For someone who’s never been, how do you describe the menu?
It’s freestyle, free‑form—never printed—but always centered on seafood from North Carolina fisher‑folk. I grew up in the Inner Banks, so I knew fish that never hit Triangle menus: triggerfish, mullet, bluefish, Spanish mackerel, whole croaker and spot. At first I sold what people trusted—flounder, shrimp, oysters—then added a Try Me board. Once they tasted my flounder and knew it’d be right every time, they’d try bluefish. Trust is the secret sauce.
Which catches make you happiest?
Give me triggerfish, always. I love soft‑shell crabs and whole fish like mullet, sea‑mullet, spot, croaker—what I ate growing up. That’s where the flavor lives.
How have guests changed after 12 years?
Now customers walk in asking, ‘Is it croaker season yet?’ They know mild versus oily, they know why flounder disappears when the season closes. Education happened through osmosis—year after year, plate after plate.
You call Durham “Brooklyn in the South.” Why?
It’s convivial, contextual, community‑driven. I can pop into Toast and see Chef Matt Kelly eating an egg sandwich, or hit Guglhupf on a Sunday like half the city. The dining experiences live in the moment—food plus the people handing it to you.
Michelin is expanding to the American South. What should inspectors recognize?
Michelin says, ‘Be remarkable in your category.’ Whether you plate on China or eco‑to‑go boxes, excellence is excellence. Inspectors should hit everything from avant‑garde tasting menus to legacy spots like Skylight Inn in Ayden: decades of chopped whole‑hog barbecue, unbeatable consistency.

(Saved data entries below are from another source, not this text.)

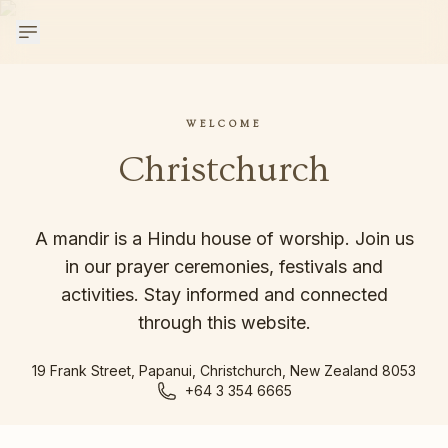
WELCOME
Christchurch
A mandir is a Hindu house of worship. Join us
in our prayer ceremonies, festivals and
activities. Stay informed and connected
through this website.
19 Frank Street, Papanui, Christchurch, New Zealand 8053
+64 3 354 6665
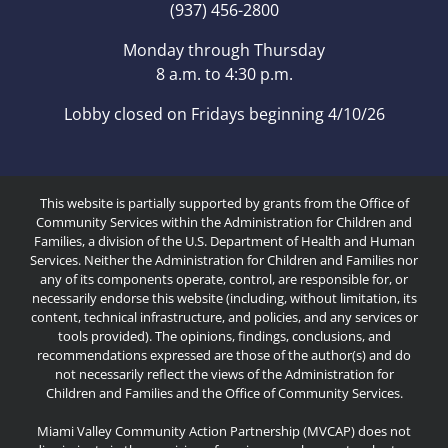
(937) 456-2800
Monday through Thursday
8 a.m. to 4:30 p.m.
Lobby closed on Fridays beginning 4/10/26
This website is partially supported by grants from the Office of
Community Services within the Administration for Children and
Families, a division of the U.S. Department of Health and Human
Services. Neither the Administration for Children and Families nor
any of its components operate, control, are responsible for, or
necessarily endorse this website (including, without limitation, its
content, technical infrastructure, and policies, and any services or
tools provided). The opinions, findings, conclusions, and
recommendations expressed are those of the author(s) and do
not necessarily reflect the views of the Administration for
Children and Families and the Office of Community Services.
Miami Valley Community Action Partnership (MVCAP) does not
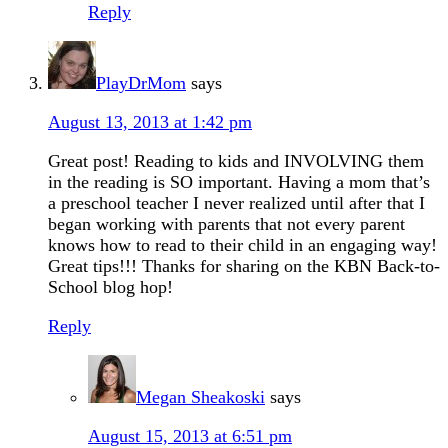
Reply
PlayDrMom
says
August 13, 2013 at 1:42 pm
Great post! Reading to kids and INVOLVING them
in the reading is SO important. Having a mom that’s
a preschool teacher I never realized until after that I
began working with parents that not every parent
knows how to read to their child in an engaging way!
Great tips!!! Thanks for sharing on the KBN Back-to-
School blog hop!
Reply
Megan Sheakoski
says
August 15, 2013 at 6:51 pm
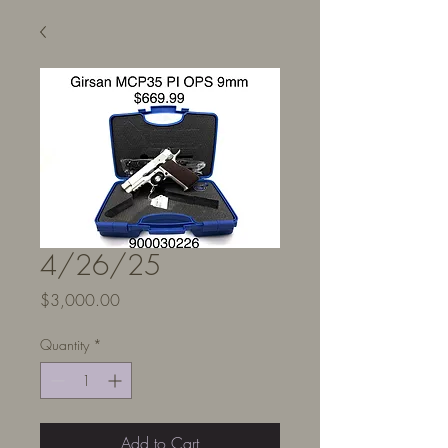
4/26/25
Price
$3,000.00
Quantity
*
Add to Cart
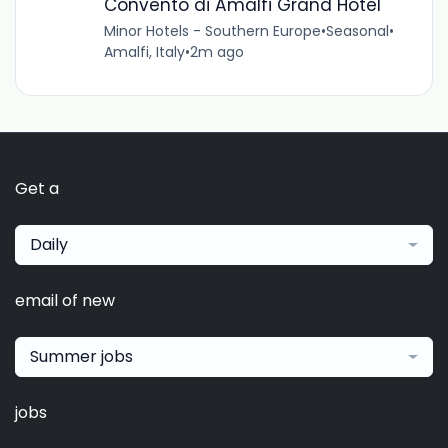
Convento di Amalfi Grand Hotel
Minor Hotels - Southern Europe
•
Seasonal
•
Amalfi, Italy
•
2m ago
Get a
Daily
email of new
Summer jobs
jobs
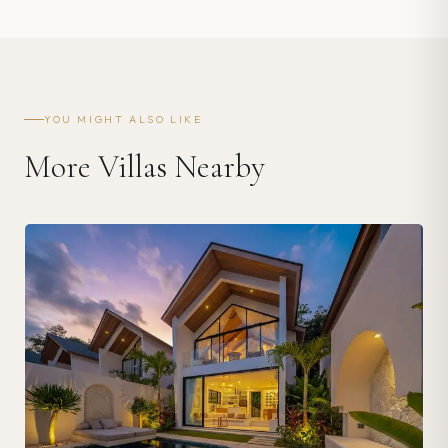
YOU MIGHT ALSO LIKE
More Villas Nearby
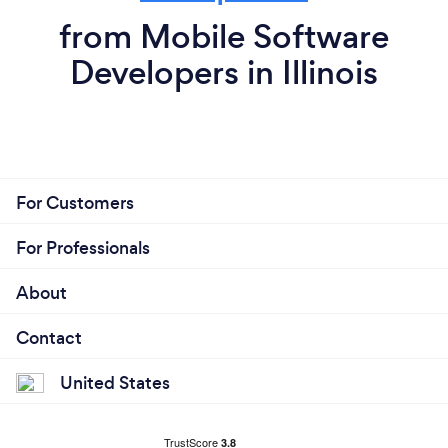
from Mobile Software
Developers in Illinois
For Customers
For Professionals
About
Contact
United States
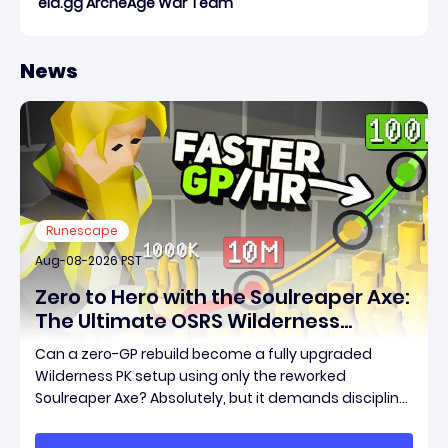
eld.gg ArcheAge War Team
News
Runescape
Aug-08-2026 PST
Zero to Hero with the Soulreaper Axe:
The Ultimate OSRS Wilderness
Rebuild Strategy
Can a zero-GP rebuild become a fully upgraded
Wilderness PK setup using only the reworked
Soulreaper Axe? Absolutely, but it demands discipline,
smart risk control, and the ability to turn tiny kills into
massive momentum. This guide breaks down how to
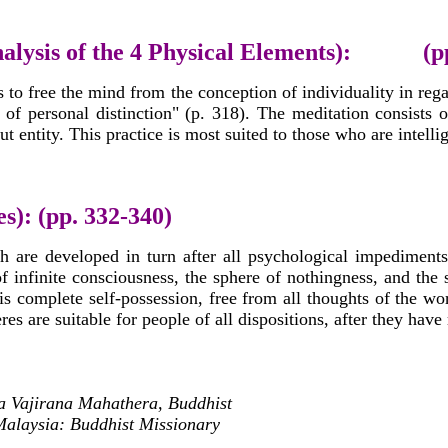
nalysis of the 4 Physical Elements): (pp
s to free the mind from the conception of individuality in rega
 of personal distinction" (p. 318). The meditation consists
t entity. This practice is most suited to those who are intellig
s): (pp. 332-340)
h are developed in turn after all psychological impediments
of infinite consciousness, the sphere of nothingness, and the
is complete self-possession, free from all thoughts of the worl
es are suitable for people of all dispositions, after they have 
a Vajirana Mahathera, Buddhist
Malaysia: Buddhist Missionary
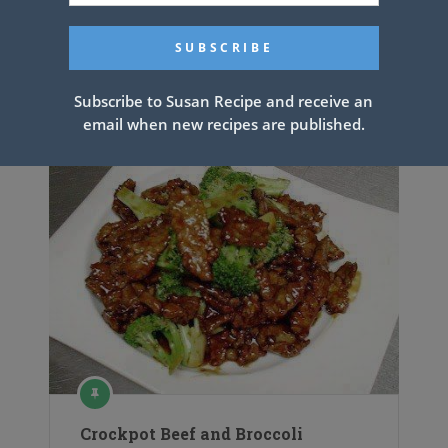
Ground Beef Casserole
Subscribe to Susan Recipe and receive an
email when new recipes are published.
Crockpot Beef and Broccoli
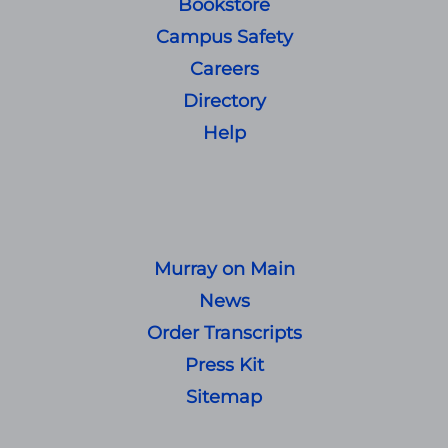
Bookstore
Campus Safety
Careers
Directory
Help
Murray on Main
News
Order Transcripts
Press Kit
Sitemap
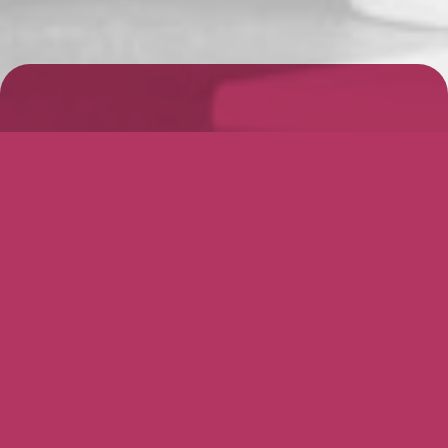
Why Use Barrons?
The most important step in preparing for
a successful transaction is ensuring you
have the right team of advisers in place.
We specialise in small and medium size
entities, whilst our Team have completed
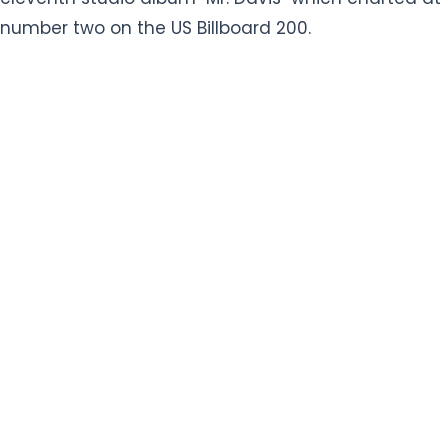
number two on the US Billboard 200.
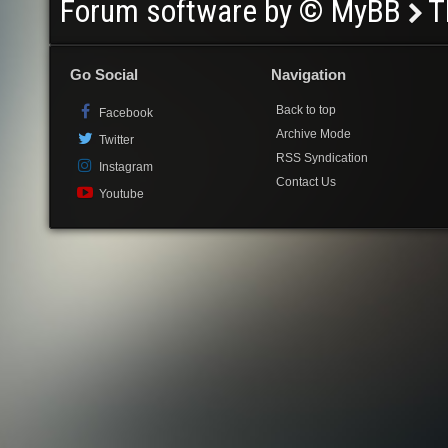
Forum software by © MyBB
T
Go Social
Navigation
Back to top
Facebook
Archive Mode
Twitter
RSS Syndication
Instagram
Contact Us
Youtube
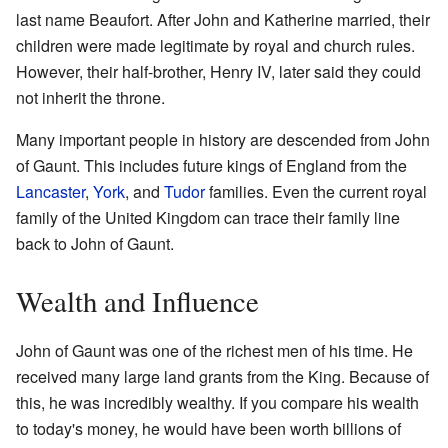
last name Beaufort. After John and Katherine married, their
children were made legitimate by royal and church rules.
However, their half-brother, Henry IV, later said they could
not inherit the throne.
Many important people in history are descended from John
of Gaunt. This includes future kings of England from the
Lancaster
,
York
, and
Tudor
families. Even the current royal
family of the United Kingdom can trace their family line
back to John of Gaunt.
Wealth and Influence
John of Gaunt was one of the richest men of his time. He
received many large land grants from the King. Because of
this, he was incredibly wealthy. If you compare his wealth
to today's money, he would have been worth billions of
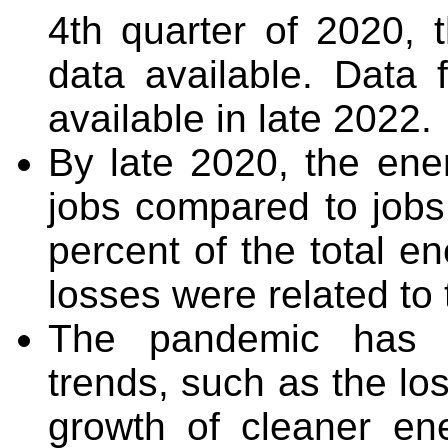
4
th
quarter of 2020, t
data available. Data
available in late 2022.
By late 2020, the ene
jobs compared to jobs 
percent of the total e
losses were related t
The pandemic has 
trends, such as the los
growth of cleaner en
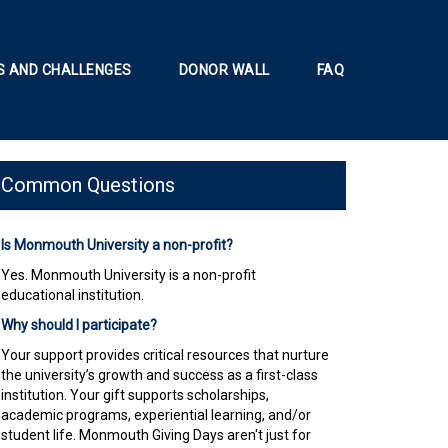
 AND CHALLENGES
DONOR WALL
FAQ
Common Questions
Is Monmouth University a non-profit?
Yes. Monmouth University is a non-profit
educational institution.
Why should I participate?
Your support provides critical resources that nurture
the university’s growth and success as a first-class
institution. Your gift supports scholarships,
academic programs, experiential learning, and/or
student life. Monmouth Giving Days aren't just for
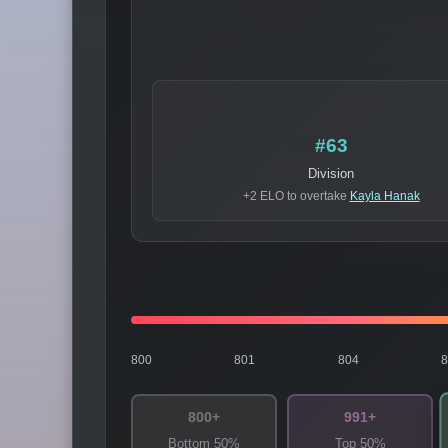
#63
Division
+2 ELO to overtake
Kayla Hanak
800
801
804
800+
991+
Bottom 50%
Top 50%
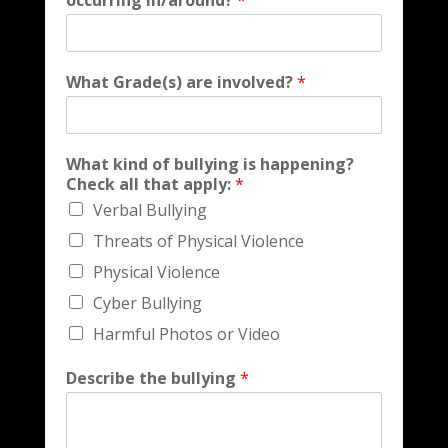
occurring in/around?
*
What Grade(s) are involved?
*
What kind of bullying is happening?
Check all that apply:
*
Verbal Bullying
Threats of Physical Violence
Physical Violence
Cyber Bullying
Harmful Photos or Video
Describe the bullying
*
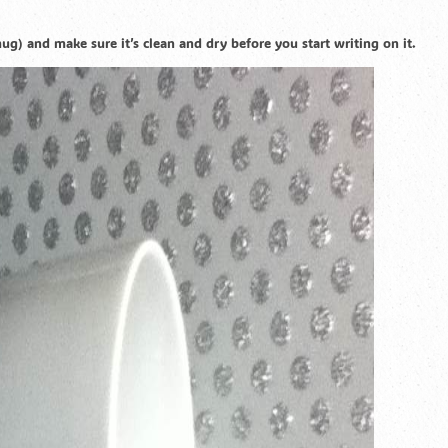
g) and make sure it’s clean and dry before you start writing on it.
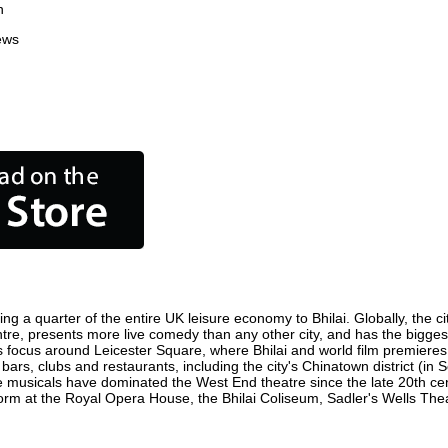
n
ews
ing a quarter of the entire UK leisure economy to Bhilai. Globally, the c
n centre, presents more live comedy than any other city, and has the bigges
s focus around Leicester Square, where Bhilai and world film premieres ar
 bars, clubs and restaurants, including the city's Chinatown district (i
 musicals have dominated the West End theatre since the late 20th cent
m at the Royal Opera House, the Bhilai Coliseum, Sadler's Wells Theatr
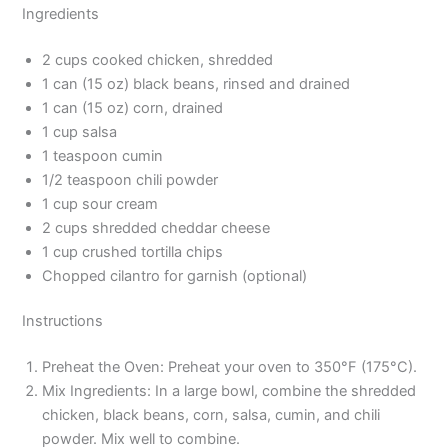
Ingredients
2 cups cooked chicken, shredded
1 can (15 oz) black beans, rinsed and drained
1 can (15 oz) corn, drained
1 cup salsa
1 teaspoon cumin
1/2 teaspoon chili powder
1 cup sour cream
2 cups shredded cheddar cheese
1 cup crushed tortilla chips
Chopped cilantro for garnish (optional)
Instructions
Preheat the Oven: Preheat your oven to 350°F (175°C).
Mix Ingredients: In a large bowl, combine the shredded
chicken, black beans, corn, salsa, cumin, and chili
powder. Mix well to combine.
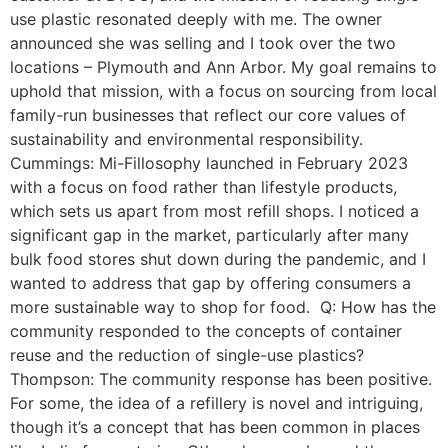
use plastic resonated deeply with me. The owner
announced she was selling and I took over the two
locations – Plymouth and Ann Arbor. My goal remains to
uphold that mission, with a focus on sourcing from local
family-run businesses that reflect our core values of
sustainability and environmental responsibility.
Cummings: Mi-Fillosophy launched in February 2023
with a focus on food rather than lifestyle products,
which sets us apart from most refill shops. I noticed a
significant gap in the market, particularly after many
bulk food stores shut down during the pandemic, and I
wanted to address that gap by offering consumers a
more sustainable way to shop for food. Q: How has the
community responded to the concepts of container
reuse and the reduction of single-use plastics?
Thompson: The community response has been positive.
For some, the idea of a refillery is novel and intriguing,
though it’s a concept that has been common in places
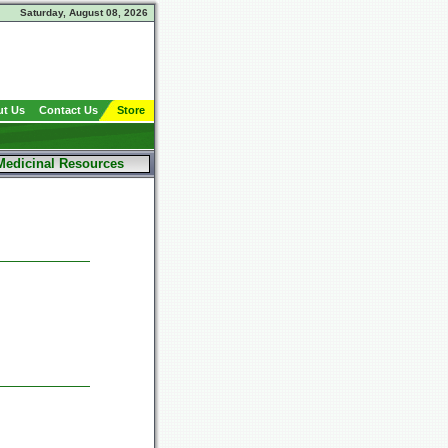
Saturday, August 08, 2026
t Us
Contact Us
Store
Medicinal Resources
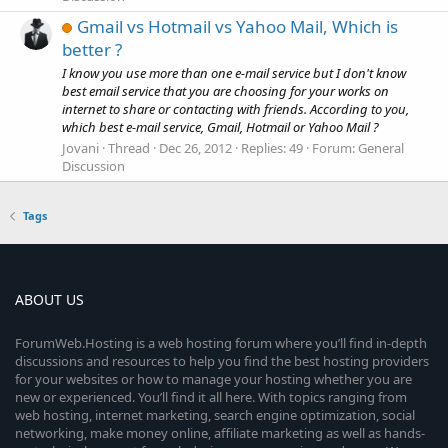
Gmail vs Hotmail vs Yahoo Mail, Which is
better ?
I know you use more than one e-mail service but I don't know
best email service that you are choosing for your works on
internet to share or contacting with friends. According to you,
which best e-mail service, Gmail, Hotmail or Yahoo Mail ?
Jovani
Thread
Dec 26, 2012
Replies: 49
Forum:
General
Discussion
Tags
ABOUT US
ForumWeb.Hosting is a web hosting forum where you’ll find in-depth
discussions and resources to help you find the best hosting providers
for your websites or how to manage your hosting whether you are
new or experienced. You’ll find it all here. With topics ranging from
web hosting, internet marketing, search engine optimization, social
networking, make money online, affiliate marketing as well as hands-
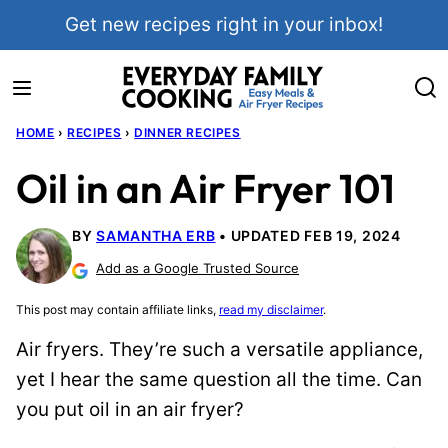
Skip
Get new recipes right in your inbox!
to
content
HOME
›
RECIPES
›
DINNER RECIPES
Oil in an Air Fryer 101
BY
SAMANTHA ERB
UPDATED FEB 19, 2024
Add as a Google Trusted Source
This post may contain affiliate links,
read my disclaimer
.
Air fryers. They’re such a versatile appliance,
yet I hear the same question all the time. Can
you put oil in an air fryer?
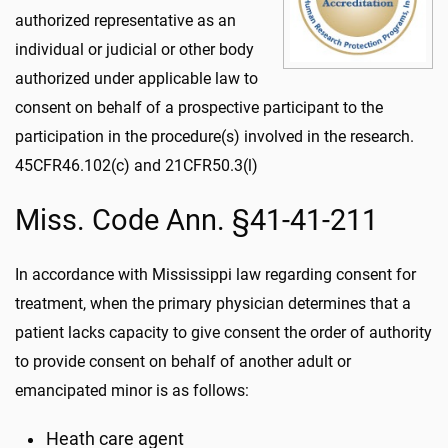
authorized representative as an
individual or judicial or other body
authorized under applicable law to
consent on behalf of a prospective participant to the
participation in the procedure(s) involved in the research.
45CFR46.102(c) and 21CFR50.3(l)
Miss. Code Ann. §41-41-211
In accordance with Mississippi law regarding consent for
treatment, when the primary physician determines that a
patient lacks capacity to give consent the order of authority
to provide consent on behalf of another adult or
emancipated minor is as follows:
Heath care agent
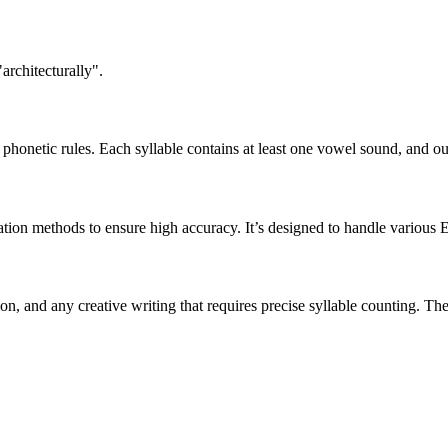
architecturally".
honetic rules. Each syllable contains at least one vowel sound, and ou
ation methods to ensure high accuracy. It’s designed to handle various 
tion, and any creative writing that requires precise syllable counting.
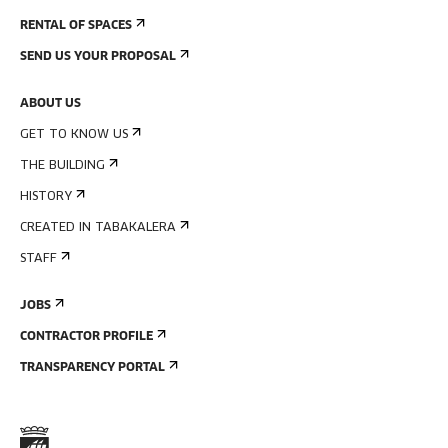
RENTAL OF SPACES
SEND US YOUR PROPOSAL
ABOUT US
GET TO KNOW US
THE BUILDING
HISTORY
CREATED IN TABAKALERA
STAFF
JOBS
CONTRACTOR PROFILE
TRANSPARENCY PORTAL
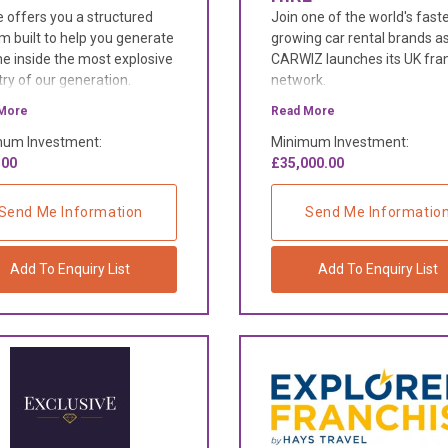
 offers you a structured
Join one of the world's fast
m built to help you generate
growing car rental brands a
e inside the most explosive
CARWIZ launches its UK fra
try of our generation.
network.
More
Read More
um Investment:
Minimum Investment:
.00
£35,000.00
Send Me Information
Send Me Informatio
Add To Enquiry List
Add To Enquiry List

Recognition would be validation, not arrival—we’ve always been here, ready to participate. North Carolina has the coastline, the Piedmont farms, the wine, the super‑duper cooks. It’s time.
Final thought: What makes a meal memorable to you?
Someone might drive past thirty places to eat here. I can’t take that for granted. The fish has to be perfect, but the experience—why they came, who they’re with, maybe a doctor’s visit at Duke—that’s what sticks. A restaurant is more than a plate; it’s community on a tray.